## O que fazer
Devolva sem qualquer alteração o trecho do texto sobre a navegação no Canal de Brenta que começa em "Os tempos mudaram." e termina em "também em Oriago.".

## Documento de origem
Quem imagina que os membros do patriciado veneziano chegavam às suas moradias continentais a cavalo ou de carruagem está enganado. Seria como pensar que os venezianos de hoje se deslocam para o centro histórico de carro. Os Contarini, os Pisani, os Rezzonico ou os Foscari iam de férias graças a alguns burchiello, um daqueles típicos barcos de madeira para transporte em canais internos: nos casos mais luxuosos, estes barcos eram equipados com vários níveis e ricas decorações.
Os tempos mudaram. O serviço de navegação, garantido no século XVIII pelos burchielli históricos, é hoje oferecido por barcos motorizados sólidos geridos por uma empresa privada. O trajeto completo entre a Escadaria de Portello em Pádua e a Bacia de São Marcos em Veneza (obviamente possível em ambas as direções) cobre os quarenta quilómetros ao longo do Canal Piovego e do Canal de Brenta em cerca de dez horas, com paragens para visitas à Villa Pisani em Stra, à Villa Widmann Rezzonico Foscari em Mira e à Villa Foscari em Malcontenta. Entre estas duas últimas residências, é possível descer ou subir, eventualmente limitando o trajeto, também em Oriago.
Do ponto de vista da história dos transportes, a excursão turística ajuda a lembrar que, em muitas regiões europeias, as águas interiores ofereceram durante séculos o que é atualmente garantido pelas autoestradas: a forma mais óbvia de transportar pessoas, mercadorias ou produtos a longa distância.

## Os dados
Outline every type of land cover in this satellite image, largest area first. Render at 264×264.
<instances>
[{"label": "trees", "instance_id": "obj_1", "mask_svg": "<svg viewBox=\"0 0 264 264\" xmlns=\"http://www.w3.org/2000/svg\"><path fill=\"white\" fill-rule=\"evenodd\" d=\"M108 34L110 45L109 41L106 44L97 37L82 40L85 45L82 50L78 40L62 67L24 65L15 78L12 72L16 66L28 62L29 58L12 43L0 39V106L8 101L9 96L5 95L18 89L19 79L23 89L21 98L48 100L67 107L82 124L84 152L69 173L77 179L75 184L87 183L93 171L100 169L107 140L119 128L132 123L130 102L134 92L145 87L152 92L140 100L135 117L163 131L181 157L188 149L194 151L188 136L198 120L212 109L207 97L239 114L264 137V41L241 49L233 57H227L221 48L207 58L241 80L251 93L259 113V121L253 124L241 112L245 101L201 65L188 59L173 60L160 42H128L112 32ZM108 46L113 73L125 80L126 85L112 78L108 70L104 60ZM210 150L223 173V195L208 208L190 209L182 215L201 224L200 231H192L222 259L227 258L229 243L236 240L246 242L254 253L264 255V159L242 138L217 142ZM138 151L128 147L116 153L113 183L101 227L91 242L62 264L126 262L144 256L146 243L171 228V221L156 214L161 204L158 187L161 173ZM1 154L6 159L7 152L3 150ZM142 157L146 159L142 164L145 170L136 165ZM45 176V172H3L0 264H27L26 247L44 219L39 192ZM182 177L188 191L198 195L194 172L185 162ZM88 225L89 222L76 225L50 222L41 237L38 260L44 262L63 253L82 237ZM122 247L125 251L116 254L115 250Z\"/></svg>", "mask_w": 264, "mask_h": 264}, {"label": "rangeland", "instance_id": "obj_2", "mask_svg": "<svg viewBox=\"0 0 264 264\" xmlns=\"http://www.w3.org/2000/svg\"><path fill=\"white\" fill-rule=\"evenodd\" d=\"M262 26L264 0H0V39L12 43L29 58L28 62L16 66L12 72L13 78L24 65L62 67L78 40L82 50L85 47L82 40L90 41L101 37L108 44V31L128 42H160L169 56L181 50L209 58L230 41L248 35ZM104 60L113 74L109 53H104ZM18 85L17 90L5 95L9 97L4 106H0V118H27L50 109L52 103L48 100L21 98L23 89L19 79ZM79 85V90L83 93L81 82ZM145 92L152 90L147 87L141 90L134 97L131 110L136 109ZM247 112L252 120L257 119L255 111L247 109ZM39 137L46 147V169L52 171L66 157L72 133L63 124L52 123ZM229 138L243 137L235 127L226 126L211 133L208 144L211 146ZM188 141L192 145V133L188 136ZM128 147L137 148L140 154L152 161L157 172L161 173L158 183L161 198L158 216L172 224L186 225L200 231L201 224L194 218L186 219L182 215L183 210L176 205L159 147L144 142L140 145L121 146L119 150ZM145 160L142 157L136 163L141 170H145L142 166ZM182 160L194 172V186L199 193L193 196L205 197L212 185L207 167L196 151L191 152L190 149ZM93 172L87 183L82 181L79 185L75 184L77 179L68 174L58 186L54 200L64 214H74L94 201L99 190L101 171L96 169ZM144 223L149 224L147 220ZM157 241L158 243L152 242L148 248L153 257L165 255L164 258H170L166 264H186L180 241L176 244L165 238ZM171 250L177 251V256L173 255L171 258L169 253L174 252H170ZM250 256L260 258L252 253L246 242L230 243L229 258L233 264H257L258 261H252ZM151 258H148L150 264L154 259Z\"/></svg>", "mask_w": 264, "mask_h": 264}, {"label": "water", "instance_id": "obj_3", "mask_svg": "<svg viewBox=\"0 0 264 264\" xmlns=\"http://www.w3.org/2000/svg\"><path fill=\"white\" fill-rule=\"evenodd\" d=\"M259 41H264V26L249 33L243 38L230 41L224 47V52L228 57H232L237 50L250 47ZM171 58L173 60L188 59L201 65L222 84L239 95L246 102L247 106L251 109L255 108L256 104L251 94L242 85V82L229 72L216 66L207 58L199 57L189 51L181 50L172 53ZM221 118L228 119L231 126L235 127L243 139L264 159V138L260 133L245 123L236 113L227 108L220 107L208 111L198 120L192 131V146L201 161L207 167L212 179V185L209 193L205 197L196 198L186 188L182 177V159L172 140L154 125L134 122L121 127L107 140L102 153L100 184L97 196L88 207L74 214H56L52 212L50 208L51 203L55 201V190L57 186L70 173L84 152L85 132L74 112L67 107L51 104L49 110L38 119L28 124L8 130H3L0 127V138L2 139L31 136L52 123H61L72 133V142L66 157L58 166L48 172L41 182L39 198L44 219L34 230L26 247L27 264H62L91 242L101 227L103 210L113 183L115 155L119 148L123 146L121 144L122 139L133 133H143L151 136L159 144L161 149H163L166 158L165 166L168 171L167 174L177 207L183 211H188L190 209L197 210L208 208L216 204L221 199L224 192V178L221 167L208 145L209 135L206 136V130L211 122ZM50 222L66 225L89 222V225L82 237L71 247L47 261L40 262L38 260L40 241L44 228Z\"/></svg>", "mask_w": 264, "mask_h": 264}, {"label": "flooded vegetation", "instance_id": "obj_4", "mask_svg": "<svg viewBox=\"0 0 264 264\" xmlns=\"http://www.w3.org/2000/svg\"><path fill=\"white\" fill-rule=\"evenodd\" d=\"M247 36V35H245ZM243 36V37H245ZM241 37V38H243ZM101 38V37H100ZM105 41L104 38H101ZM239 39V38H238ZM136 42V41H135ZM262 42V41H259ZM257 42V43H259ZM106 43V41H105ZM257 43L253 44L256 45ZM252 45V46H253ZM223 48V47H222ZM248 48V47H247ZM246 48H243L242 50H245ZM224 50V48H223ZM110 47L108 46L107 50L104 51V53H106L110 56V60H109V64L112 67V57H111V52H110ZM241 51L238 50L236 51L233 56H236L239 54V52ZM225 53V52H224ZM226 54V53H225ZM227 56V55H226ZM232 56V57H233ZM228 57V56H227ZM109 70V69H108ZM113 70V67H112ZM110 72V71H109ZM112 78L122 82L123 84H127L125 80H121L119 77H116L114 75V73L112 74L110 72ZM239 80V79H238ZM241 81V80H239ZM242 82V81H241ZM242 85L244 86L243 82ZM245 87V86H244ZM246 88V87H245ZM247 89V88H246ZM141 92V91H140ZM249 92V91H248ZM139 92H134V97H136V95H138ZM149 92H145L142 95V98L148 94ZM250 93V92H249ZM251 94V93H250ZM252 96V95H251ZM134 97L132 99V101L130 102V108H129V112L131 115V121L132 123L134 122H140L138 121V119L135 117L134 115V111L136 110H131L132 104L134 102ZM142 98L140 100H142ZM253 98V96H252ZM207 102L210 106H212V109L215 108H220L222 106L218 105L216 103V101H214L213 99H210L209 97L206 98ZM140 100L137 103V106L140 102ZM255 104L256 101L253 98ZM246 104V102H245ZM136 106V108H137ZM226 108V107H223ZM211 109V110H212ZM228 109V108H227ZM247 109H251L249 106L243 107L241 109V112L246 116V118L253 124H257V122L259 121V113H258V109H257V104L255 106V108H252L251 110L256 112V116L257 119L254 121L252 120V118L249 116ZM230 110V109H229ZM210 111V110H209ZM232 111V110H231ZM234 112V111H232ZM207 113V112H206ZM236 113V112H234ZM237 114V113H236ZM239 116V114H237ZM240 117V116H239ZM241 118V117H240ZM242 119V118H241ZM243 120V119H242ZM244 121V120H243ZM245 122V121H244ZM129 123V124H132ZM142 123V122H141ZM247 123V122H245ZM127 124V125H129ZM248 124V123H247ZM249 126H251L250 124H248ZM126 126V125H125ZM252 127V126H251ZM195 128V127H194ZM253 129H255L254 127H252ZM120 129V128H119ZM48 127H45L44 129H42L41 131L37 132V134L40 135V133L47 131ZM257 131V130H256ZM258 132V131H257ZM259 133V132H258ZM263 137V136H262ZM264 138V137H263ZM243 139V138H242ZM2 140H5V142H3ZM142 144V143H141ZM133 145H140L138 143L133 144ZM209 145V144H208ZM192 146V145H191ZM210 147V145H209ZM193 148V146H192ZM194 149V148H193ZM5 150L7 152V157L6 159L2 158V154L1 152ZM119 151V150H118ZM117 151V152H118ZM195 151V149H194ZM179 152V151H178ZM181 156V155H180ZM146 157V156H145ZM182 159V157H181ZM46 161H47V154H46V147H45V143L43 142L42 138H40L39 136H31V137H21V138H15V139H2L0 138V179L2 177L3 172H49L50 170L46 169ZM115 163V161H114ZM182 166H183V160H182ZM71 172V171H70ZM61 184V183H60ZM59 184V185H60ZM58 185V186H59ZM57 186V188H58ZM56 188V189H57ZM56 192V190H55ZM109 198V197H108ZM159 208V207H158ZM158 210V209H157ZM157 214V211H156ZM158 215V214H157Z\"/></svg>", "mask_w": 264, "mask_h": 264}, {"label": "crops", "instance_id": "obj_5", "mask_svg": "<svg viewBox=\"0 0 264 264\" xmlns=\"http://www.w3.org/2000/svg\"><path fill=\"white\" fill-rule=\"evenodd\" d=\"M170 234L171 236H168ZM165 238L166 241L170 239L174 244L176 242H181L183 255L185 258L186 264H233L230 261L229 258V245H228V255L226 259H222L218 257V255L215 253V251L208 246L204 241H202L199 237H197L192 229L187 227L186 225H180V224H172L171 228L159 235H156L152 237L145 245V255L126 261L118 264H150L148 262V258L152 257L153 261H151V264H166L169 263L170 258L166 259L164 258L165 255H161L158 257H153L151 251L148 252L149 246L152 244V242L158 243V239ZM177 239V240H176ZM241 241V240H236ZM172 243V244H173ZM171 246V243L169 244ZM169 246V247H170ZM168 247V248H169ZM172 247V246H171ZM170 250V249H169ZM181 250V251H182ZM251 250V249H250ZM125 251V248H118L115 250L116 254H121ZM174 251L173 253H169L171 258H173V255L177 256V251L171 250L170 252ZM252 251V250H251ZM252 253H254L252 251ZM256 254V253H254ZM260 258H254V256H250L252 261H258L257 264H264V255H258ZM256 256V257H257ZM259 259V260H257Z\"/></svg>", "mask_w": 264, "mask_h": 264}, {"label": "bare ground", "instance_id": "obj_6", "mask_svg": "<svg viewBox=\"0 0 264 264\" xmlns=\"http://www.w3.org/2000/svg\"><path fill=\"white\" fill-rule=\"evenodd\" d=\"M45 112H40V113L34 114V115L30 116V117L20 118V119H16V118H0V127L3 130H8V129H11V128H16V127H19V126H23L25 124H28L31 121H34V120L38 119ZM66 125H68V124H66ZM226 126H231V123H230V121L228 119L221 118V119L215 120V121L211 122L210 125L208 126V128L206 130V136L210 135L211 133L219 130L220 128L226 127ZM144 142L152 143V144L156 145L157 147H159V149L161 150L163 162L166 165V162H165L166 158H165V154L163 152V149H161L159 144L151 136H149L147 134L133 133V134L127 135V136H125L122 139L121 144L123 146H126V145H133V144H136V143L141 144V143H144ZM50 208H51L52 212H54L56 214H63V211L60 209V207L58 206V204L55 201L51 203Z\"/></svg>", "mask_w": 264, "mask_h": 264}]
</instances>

## Resolução escrita
Os tempos mudaram. O serviço de navegação, garantido no século XVIII pelos burchielli históricos, é hoje oferecido por barcos motorizados sólidos geridos por uma empresa privada. O trajeto completo entre a Escadaria de Portello em Pádua e a Bacia de São Marcos em Veneza (obviamente possível em ambas as direções) cobre os quarenta quilómetros ao longo do Canal Piovego e do Canal de Brenta em cerca de dez horas, com paragens para visitas à Villa Pisani em Stra, à Villa Widmann Rezzonico Foscari em Mira e à Villa Foscari em Malcontenta. Entre estas duas últimas residências, é possível descer ou subir, eventualmente limitando o trajeto, também em Oriago.